Cornèrcard ist nicht bereit, einen grösseren Teil des Schadens von Bolliger zu übernehmen. «Aus Kulanzgründen» erliess sie ihm nur die entstandenen Transaktionsgebühren und -spesen in der Höhe von 500 Franken. Bolliger kündigte Ende Februar seine Kreditkarte per sofort.
So schützen Sie sich vor Phishing-Attacken
- Misstrauen Sie E-Mails, SMS, Telefonanrufen oder Websites, die Sie auffordern, Kartendaten, Passwörter, Einmal-Codes oder persönliche Daten bekanntzugeben. Informieren Sie sich über aktuelle Vorkommnisse beim Nationalen Zentrum für Cybersicherheit: Ncsc.admin.ch
- Sind Sie unsicher, ob eine Anfrage vertrauenswürdig ist, vergewissern Sie sich mit einem Telefonanruf auf die offizielle Nummer des Unternehmens. Bringen Sie diese Nummer via Suchmaschine in Erfahrung.
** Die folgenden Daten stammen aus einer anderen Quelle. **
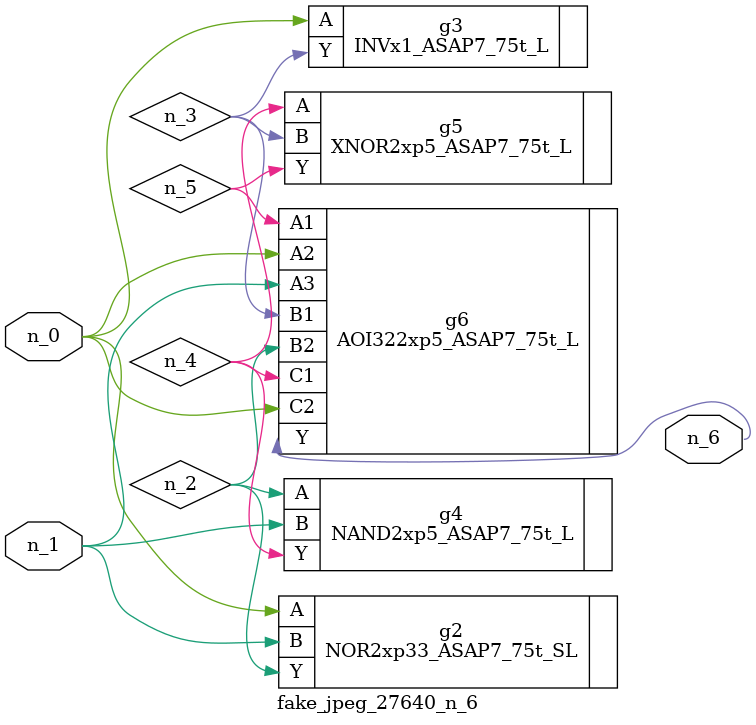
<source format=v>
module fake_jpeg_27640_n_6 (n_0, n_1, n_6);

input n_0;
input n_1;

output n_6;

wire n_3;
wire n_2;
wire n_4;
wire n_5;

NOR2xp33_ASAP7_75t_SL g2 ( 
.A(n_0),
.B(n_1),
.Y(n_2)
);

INVx1_ASAP7_75t_L g3 ( 
.A(n_0),
.Y(n_3)
);

NAND2xp5_ASAP7_75t_L g4 ( 
.A(n_2),
.B(n_1),
.Y(n_4)
);

XNOR2xp5_ASAP7_75t_L g5 ( 
.A(n_4),
.B(n_3),
.Y(n_5)
);

AOI322xp5_ASAP7_75t_L g6 ( 
.A1(n_5),
.A2(n_0),
.A3(n_1),
.B1(n_3),
.B2(n_2),
.C1(n_4),
.C2(n_0),
.Y(n_6)
);


endmodule
</source>
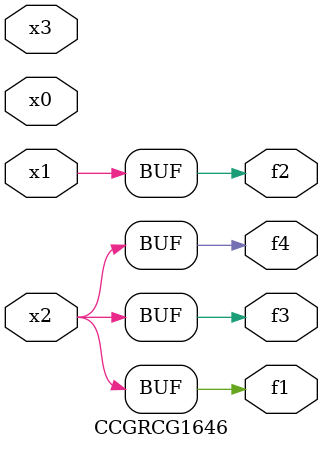
<source format=v>
module CCGRCG1646(
	input x0, x1, x2, x3,
	output f1, f2, f3, f4
);
	assign f1 = x2;
	assign f2 = x1;
	assign f3 = x2;
	assign f4 = x2;
endmodule

</source>
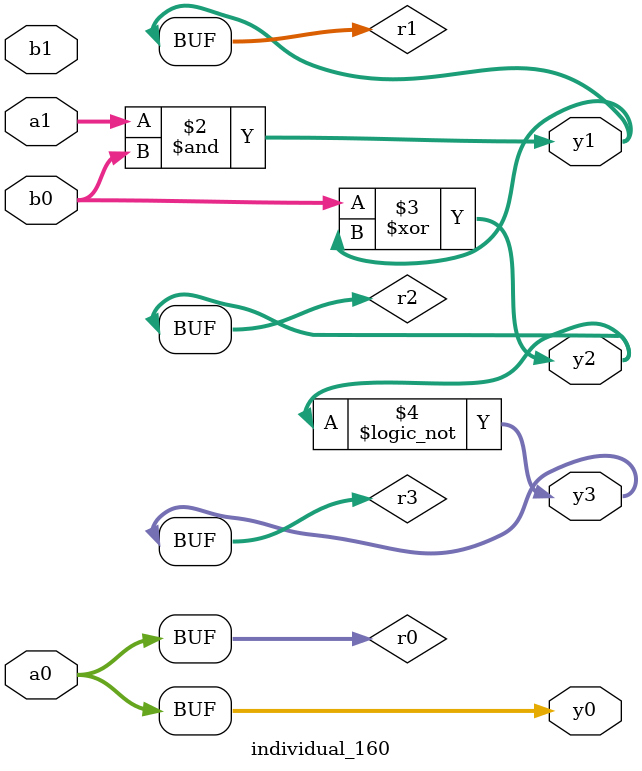
<source format=sv>
module individual_160(input logic [15:0] a1, input logic [15:0] a0, input logic [15:0] b1, input logic [15:0] b0, output logic [15:0] y3, output logic [15:0] y2, output logic [15:0] y1, output logic [15:0] y0);
logic [15:0] r0, r1, r2, r3; 
 always@(*) begin 
	 r0 = a0; r1 = a1; r2 = b0; r3 = b1; 
 	 r1  &=  r2 ;
 	 r2  ^=  r1 ;
 	 r3 = ! r2 ;
 	 y3 = r3; y2 = r2; y1 = r1; y0 = r0; 
end
endmodule
</source>
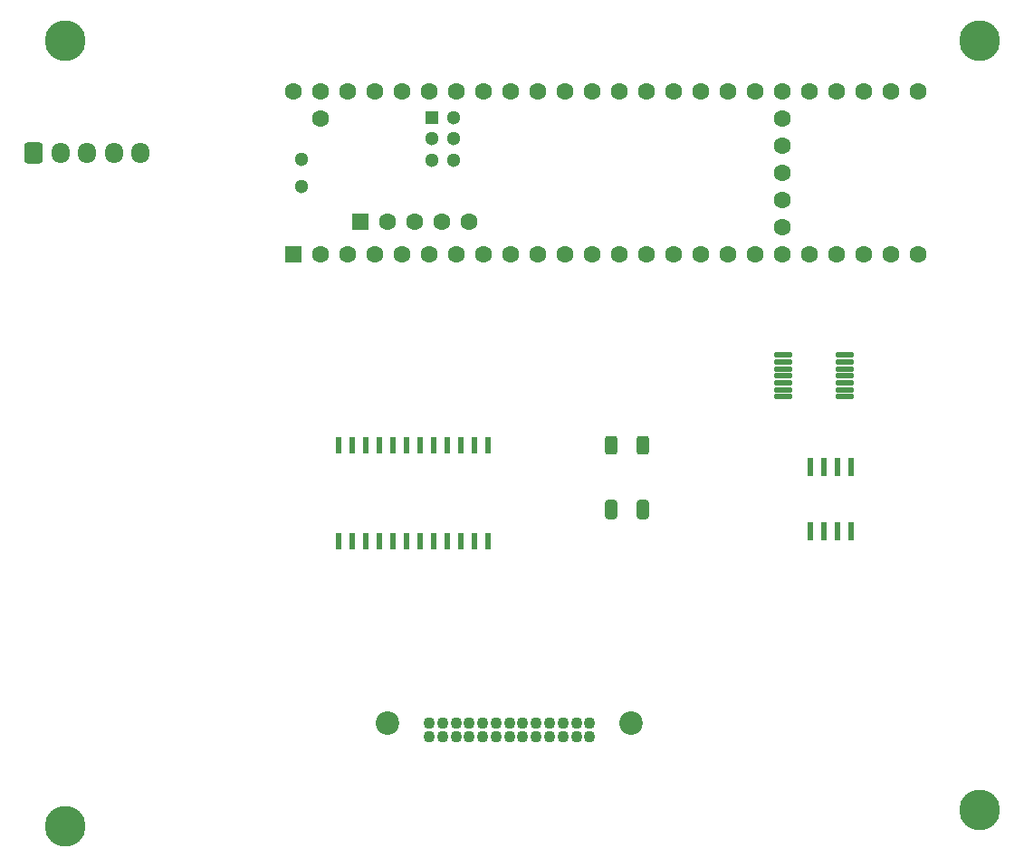
<source format=gbr>
%TF.GenerationSoftware,KiCad,Pcbnew,(6.0.1)*%
%TF.CreationDate,2022-04-12T22:30:48-05:00*%
%TF.ProjectId,singular_SIV,73696e67-756c-4617-925f-5349562e6b69,rev?*%
%TF.SameCoordinates,Original*%
%TF.FileFunction,Soldermask,Top*%
%TF.FilePolarity,Negative*%
%FSLAX46Y46*%
G04 Gerber Fmt 4.6, Leading zero omitted, Abs format (unit mm)*
G04 Created by KiCad (PCBNEW (6.0.1)) date 2022-04-12 22:30:48*
%MOMM*%
%LPD*%
G01*
G04 APERTURE LIST*
G04 Aperture macros list*
%AMRoundRect*
0 Rectangle with rounded corners*
0 $1 Rounding radius*
0 $2 $3 $4 $5 $6 $7 $8 $9 X,Y pos of 4 corners*
0 Add a 4 corners polygon primitive as box body*
4,1,4,$2,$3,$4,$5,$6,$7,$8,$9,$2,$3,0*
0 Add four circle primitives for the rounded corners*
1,1,$1+$1,$2,$3*
1,1,$1+$1,$4,$5*
1,1,$1+$1,$6,$7*
1,1,$1+$1,$8,$9*
0 Add four rect primitives between the rounded corners*
20,1,$1+$1,$2,$3,$4,$5,0*
20,1,$1+$1,$4,$5,$6,$7,0*
20,1,$1+$1,$6,$7,$8,$9,0*
20,1,$1+$1,$8,$9,$2,$3,0*%
G04 Aperture macros list end*
%ADD10RoundRect,0.250000X-0.600000X-0.725000X0.600000X-0.725000X0.600000X0.725000X-0.600000X0.725000X0*%
%ADD11O,1.700000X1.950000*%
%ADD12C,2.600000*%
%ADD13C,3.800000*%
%ADD14C,2.200000*%
%ADD15C,1.100000*%
%ADD16C,1.300000*%
%ADD17C,1.600000*%
%ADD18R,1.300000X1.300000*%
%ADD19R,1.600000X1.600000*%
%ADD20RoundRect,0.250000X-0.312500X-0.625000X0.312500X-0.625000X0.312500X0.625000X-0.312500X0.625000X0*%
%ADD21RoundRect,0.020500X-0.764500X-0.184500X0.764500X-0.184500X0.764500X0.184500X-0.764500X0.184500X0*%
%ADD22R,0.600000X1.750000*%
%ADD23R,0.500000X1.500000*%
%ADD24RoundRect,0.250000X-0.325000X-0.650000X0.325000X-0.650000X0.325000X0.650000X-0.325000X0.650000X0*%
G04 APERTURE END LIST*
D10*
%TO.C,J2*%
X46500000Y-72500000D03*
D11*
X49000000Y-72500000D03*
X51500000Y-72500000D03*
X54000000Y-72500000D03*
X56500000Y-72500000D03*
%TD*%
D12*
%TO.C,REF\u002A\u002A*%
X135000000Y-134000000D03*
D13*
X135000000Y-134000000D03*
%TD*%
D12*
%TO.C,REF\u002A\u002A*%
X135000000Y-62000000D03*
D13*
X135000000Y-62000000D03*
%TD*%
D12*
%TO.C,REF\u002A\u002A*%
X49500000Y-135500000D03*
D13*
X49500000Y-135500000D03*
%TD*%
%TO.C,REF\u002A\u002A*%
X49500000Y-62000000D03*
D12*
X49500000Y-62000000D03*
%TD*%
D14*
%TO.C,J1*%
X79610000Y-125880000D03*
X102410000Y-125880000D03*
D15*
X83510000Y-127130000D03*
X84760000Y-127130000D03*
X86010000Y-127130000D03*
X87260000Y-127130000D03*
X88510000Y-127130000D03*
X89760000Y-127130000D03*
X91010000Y-127130000D03*
X92260000Y-127130000D03*
X93510000Y-127130000D03*
X94760000Y-127130000D03*
X96010000Y-127130000D03*
X97260000Y-127130000D03*
X98510000Y-127130000D03*
X83510000Y-125880000D03*
X84760000Y-125880000D03*
X86010000Y-125880000D03*
X87260000Y-125880000D03*
X88510000Y-125880000D03*
X89760000Y-125880000D03*
X91010000Y-125880000D03*
X92260000Y-125880000D03*
X93510000Y-125880000D03*
X94760000Y-125880000D03*
X96010000Y-125880000D03*
X97260000Y-125880000D03*
X98510000Y-125880000D03*
%TD*%
D16*
%TO.C,U1*%
X71530000Y-73110000D03*
X71530000Y-75650000D03*
D17*
X116520000Y-69300000D03*
X116520000Y-71840000D03*
X116520000Y-74380000D03*
X116520000Y-76920000D03*
X116520000Y-79460000D03*
D16*
X83770000Y-73198400D03*
X85770000Y-73198400D03*
X85770000Y-71198400D03*
X83770000Y-71198400D03*
X85770000Y-69198400D03*
D18*
X83770000Y-69198400D03*
D17*
X111440000Y-82000000D03*
X113980000Y-82000000D03*
X116520000Y-82000000D03*
X119060000Y-82000000D03*
X108900000Y-82000000D03*
X106360000Y-82000000D03*
X103820000Y-82000000D03*
X121600000Y-82000000D03*
X124140000Y-82000000D03*
X126680000Y-82000000D03*
X129220000Y-82000000D03*
X129220000Y-66760000D03*
X126680000Y-66760000D03*
X124140000Y-66760000D03*
X121600000Y-66760000D03*
X119060000Y-66760000D03*
X116520000Y-66760000D03*
X113980000Y-66760000D03*
X111440000Y-66760000D03*
X108900000Y-66760000D03*
X106360000Y-66760000D03*
X101280000Y-82000000D03*
X98740000Y-82000000D03*
X96200000Y-82000000D03*
X93660000Y-82000000D03*
X91120000Y-82000000D03*
X88580000Y-82000000D03*
X86040000Y-82000000D03*
X83500000Y-82000000D03*
X80960000Y-82000000D03*
X78420000Y-82000000D03*
X75880000Y-82000000D03*
X73340000Y-82000000D03*
D19*
X70800000Y-82000000D03*
D17*
X103820000Y-66760000D03*
X101280000Y-66760000D03*
X98740000Y-66760000D03*
X96200000Y-66760000D03*
X93660000Y-66760000D03*
X91120000Y-66760000D03*
X88580000Y-66760000D03*
X86040000Y-66760000D03*
X83500000Y-66760000D03*
X80960000Y-66760000D03*
X78420000Y-66760000D03*
X75880000Y-66760000D03*
X73340000Y-66760000D03*
X70800000Y-66760000D03*
D19*
X77099200Y-78949200D03*
D17*
X79639200Y-78949200D03*
X82179200Y-78949200D03*
X84719200Y-78949200D03*
X87259200Y-78949200D03*
X73340000Y-69300000D03*
%TD*%
D20*
%TO.C,R1*%
X103472500Y-99880000D03*
X100547500Y-99880000D03*
%TD*%
D21*
%TO.C,O1*%
X122380000Y-91430000D03*
X122380000Y-92080000D03*
X122380000Y-92730000D03*
X122380000Y-93380000D03*
X122380000Y-94030000D03*
X122380000Y-94680000D03*
X122380000Y-95330000D03*
X116640000Y-95330000D03*
X116640000Y-94680000D03*
X116640000Y-94030000D03*
X116640000Y-93380000D03*
X116640000Y-92730000D03*
X116640000Y-92080000D03*
X116640000Y-91430000D03*
%TD*%
D22*
%TO.C,DP1*%
X119105000Y-107880000D03*
X120375000Y-107880000D03*
X121645000Y-107880000D03*
X122915000Y-107880000D03*
X122915000Y-101880000D03*
X121645000Y-101880000D03*
X120375000Y-101880000D03*
X119105000Y-101880000D03*
%TD*%
D23*
%TO.C,DM1*%
X75025000Y-99880000D03*
X76295000Y-99880000D03*
X77565000Y-99880000D03*
X78835000Y-99880000D03*
X80105000Y-99880000D03*
X81375000Y-99880000D03*
X82645000Y-99880000D03*
X83915000Y-99880000D03*
X85185000Y-99880000D03*
X86455000Y-99880000D03*
X87725000Y-99880000D03*
X88995000Y-99880000D03*
X88995000Y-108880000D03*
X87725000Y-108880000D03*
X86455000Y-108880000D03*
X85185000Y-108880000D03*
X83915000Y-108880000D03*
X82645000Y-108880000D03*
X81375000Y-108880000D03*
X80105000Y-108880000D03*
X78835000Y-108880000D03*
X77565000Y-108880000D03*
X76295000Y-108880000D03*
X75025000Y-108880000D03*
%TD*%
D24*
%TO.C,C1*%
X103485000Y-105880000D03*
X100535000Y-105880000D03*
%TD*%
M02*

</source>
- Viele Kreditkartenfirmen bieten Apps an. Nutzen Sie diese, um Ihre Transaktionen zu überprüfen, in Echtzeit Informationen über Einkäufe zu erhalten oder die Kreditkarte bei Nichtgebrauch zu sperren.
- Schützen Sie Ihr Smartphone und Ihren Computer vor fremden Zugriffen, indem Sie die Sicherheitsupdates ausführen, einen Virenscanner installieren und das Gerät durch Passwort oder biometrische Daten absichern.
- Wenn Sie die Kreditkarte selten brauchen und nur tiefe Monatsumsätze erreichen, dann verlangen Sie bei der Kartenherausgeberin eine Senkung der Ausgabenlimite.
- Durch Datenlecks und Hackerangriffe sind Millionen von Passwörtern in Umlauf geraten. Ob Ihr Passwort bekannt ist, erfahren Sie möglicherweise unter: Leakchecker. unibonn.de oder Checktool.ch
- Überprüfen Sie stets die Monatsrechnung Ihrer Kreditkarte und beanstanden Sie allfällige Fehler bei der Kartenherausgeberin innert 30 Tagen ab Rechnungserhalt.